Langit merasa semuanya sia-sia dan Danilla tidak bisa mengerti perasaannya. Langit lalu mengambil kalung awan yang berada di sakunya. Wajahnya kini penuh dengan emosi dan kekecewaan. 

“Kalo itu yang kamu mau, aku rasa ngga akan ada lagi artinya menyimpan ini. Selama ini, aku memang ngga pernah penting buat kamu. Mungkin memang cuma kesalahan aja kamu menyimpan ini.” 

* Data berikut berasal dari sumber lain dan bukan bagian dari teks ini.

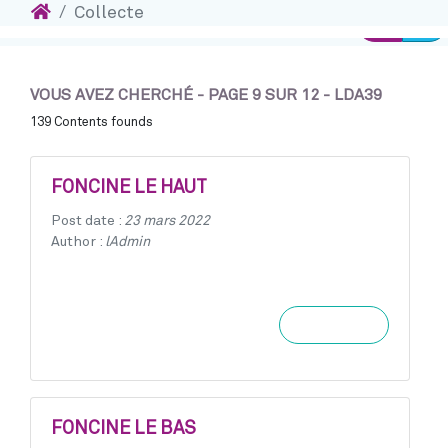
Accueil
Collecte
I
Accéder au contenu
Connexio
VOUS AVEZ CHERCHÉ - PAGE 9 SUR 12 - LDA39
139 Contents founds
FONCINE LE HAUT
Post date :
23 mars 2022
Author :
lAdmin
Learn more
FONCINE LE BAS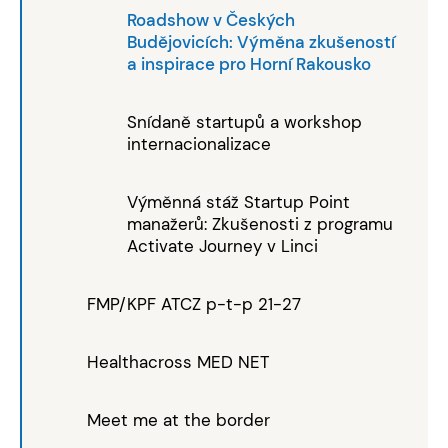
Roadshow v Českých
Budějovicích: Výměna zkušeností
a inspirace pro Horní Rakousko
Snídaně startupů a workshop
internacionalizace
Výměnná stáž Startup Point
manažerů: Zkušenosti z programu
Activate Journey v Linci
FMP/KPF ATCZ p-t-p 21-27
Healthacross MED NET
Meet me at the border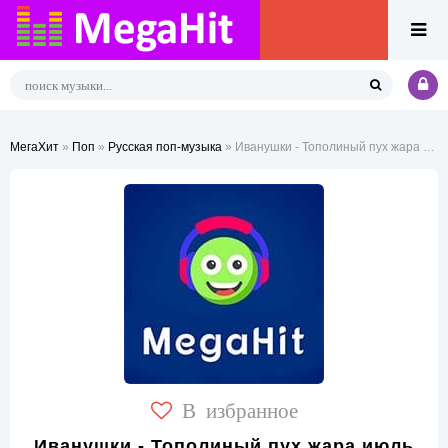
МегаХит
»
Поп
»
Русская поп-музыка
» Иванушки - Тополиный пух жара июль
В избранное
Иванушки - Тополиный пух жара июль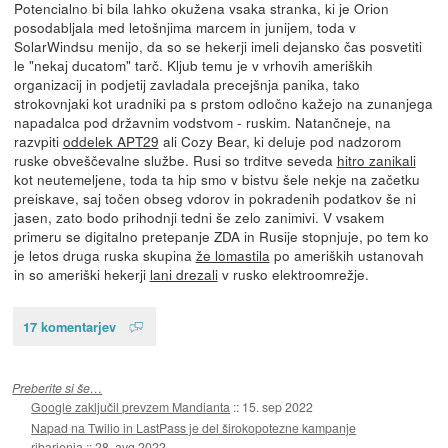
Potencialno bi bila lahko okužena vsaka stranka, ki je Orion
posodabljala med letošnjima marcem in junijem, toda v
SolarWindsu menijo, da so se hekerji imeli dejansko čas posvetiti
le "nekaj ducatom" tarč. Kljub temu je v vrhovih ameriških
organizacij in podjetij zavladala precejšnja panika, tako
strokovnjaki kot uradniki pa s prstom odločno kažejo na zunanjega
napadalca pod državnim vodstvom - ruskim. Natančneje, na
razvpiti
oddelek APT29
ali Cozy Bear, ki deluje pod nadzorom
ruske obveščevalne službe. Rusi so trditve seveda
hitro zanikali
kot neutemeljene, toda ta hip smo v bistvu šele nekje na začetku
preiskave, saj točen obseg vdorov in pokradenih podatkov še ni
jasen, zato bodo prihodnji tedni še zelo zanimivi. V vsakem
primeru se digitalno pretepanje ZDA in Rusije stopnjuje, po tem ko
je letos druga ruska skupina
že lomastila
po ameriških ustanovah
in so ameriški hekerji
lani drezali
v rusko elektroomrežje.
17 komentarjev
Preberite si še…
Google zaključil prevzem Mandianta
::
15. sep 2022
Napad na Twilio in LastPass je del širokopotezne kampanje
ribarjenja
::
28. avg 2022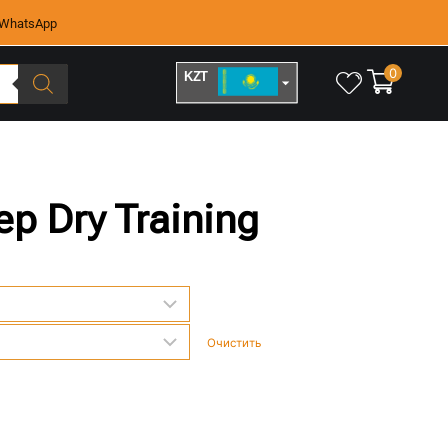
WhatsApp
0
KZT
RUB
 Dry Training
Очистить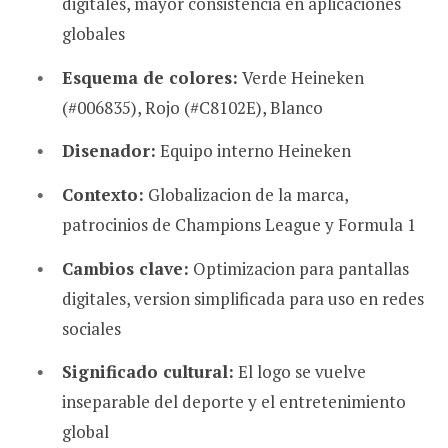
digitales, mayor consistencia en aplicaciones
globales
Esquema de colores:
Verde Heineken
(#006835), Rojo (#C8102E), Blanco
Disenador:
Equipo interno Heineken
Contexto:
Globalizacion de la marca,
patrocinios de Champions League y Formula 1
Cambios clave:
Optimizacion para pantallas
digitales, version simplificada para uso en redes
sociales
Significado cultural:
El logo se vuelve
inseparable del deporte y el entretenimiento
global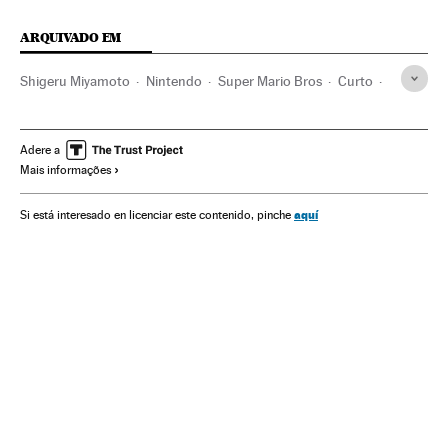
ARQUIVADO EM
Shigeru Miyamoto
Nintendo
Super Mario Bros
Curto
Videojuegos plataformas
Cinema
Tecnologia
Empresas
Economia
Ciência
Consoles
Hardware
Adere a
Mais informações
Géneros videojuegos
Plataformas videojuegos
Video games
Lazer
Informática
Estilo vida
Indústria
aquí
Si está interesado en licenciar este contenido, pinche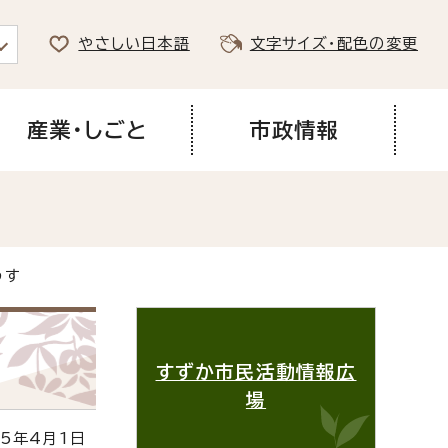
やさしい日本語
文字サイズ・配色の変更
産業・しごと
市政情報
うす
すずか市民活動情報広
場
5年4月1日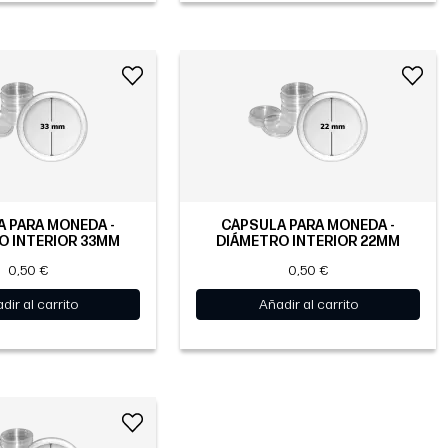
 PARA MONEDA -
CÁPSULA PARA MONEDA -
O INTERIOR 33MM
DIÁMETRO INTERIOR 22MM
0,50 €
0,50 €
dir al carrito
Añadir al carrito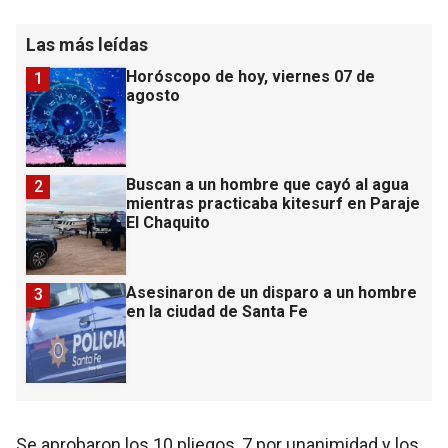
Las más leídas
Horóscopo de hoy, viernes 07 de
1
agosto
Buscan a un hombre que cayó al agua
2
mientras practicaba kitesurf en Paraje
El Chaquito
Asesinaron de un disparo a un hombre
3
en la ciudad de Santa Fe
Se aprobaron los 10 pliegos, 7 por unanimidad y los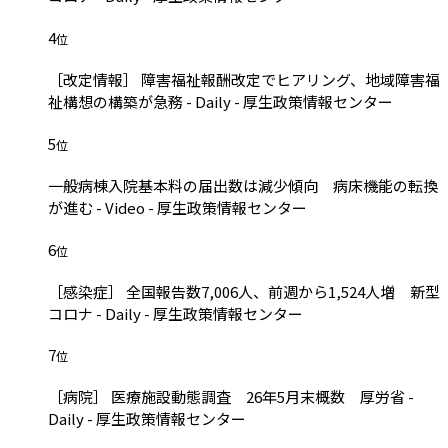
4
位
［改定情報］ 障害福祉報酬改定でヒアリング、地域障害福
祉構想の構築が急務 - Daily - 厚生政策情報センター
5
位
一般病棟入院基本料の届出数は減少傾向 病床機能の転換
が進む - Video - 厚生政策情報センター
6
位
［感染症］ 全国報告数7,006人、前週から1,524人増 新型
コロナ - Daily - 厚生政策情報センター
7
位
［病院］ 医療施設動態調査 26年5月末概数 厚労省 -
Daily - 厚生政策情報センター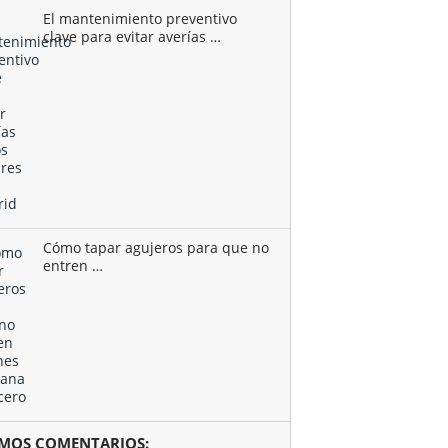
El mantenimiento preventivo
clave para evitar averías …
Cómo tapar agujeros para que no
entren …
TIMOS COMENTARIOS:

Langit tanpa berpikir apa-apa langsung membuang kalung itu ke danau. Danilla sempat mau beranjak dan menahan, tetapi Langit sudah membuangnya begitu saja.  Tanpa berpikir dua kali, Langit benar-benar langsung pergi meninggalkan Danilla sendirian di sana. Air mata Danilla tidak terasa berlinang begitu saja menatap ke arah danau di mana Langit membuat kalung awan itu. Danilla mau beranjak, tetapi kakinya tak sanggup melangkah hingga dia pun berlutut dan menangis dengan penuh penyesalan. 

“Rasa sayang yang kamu berikan terlalu besar, sampai aku ngga tau gimana menampungnya. Bahkan rasa sayang kamu itu sulit untuk dibagi. Sehingga yang lain, merasa kalau aku adalah perenggut dunia kamu, Langit. Memang ini ngga akan pernah semudah itu.”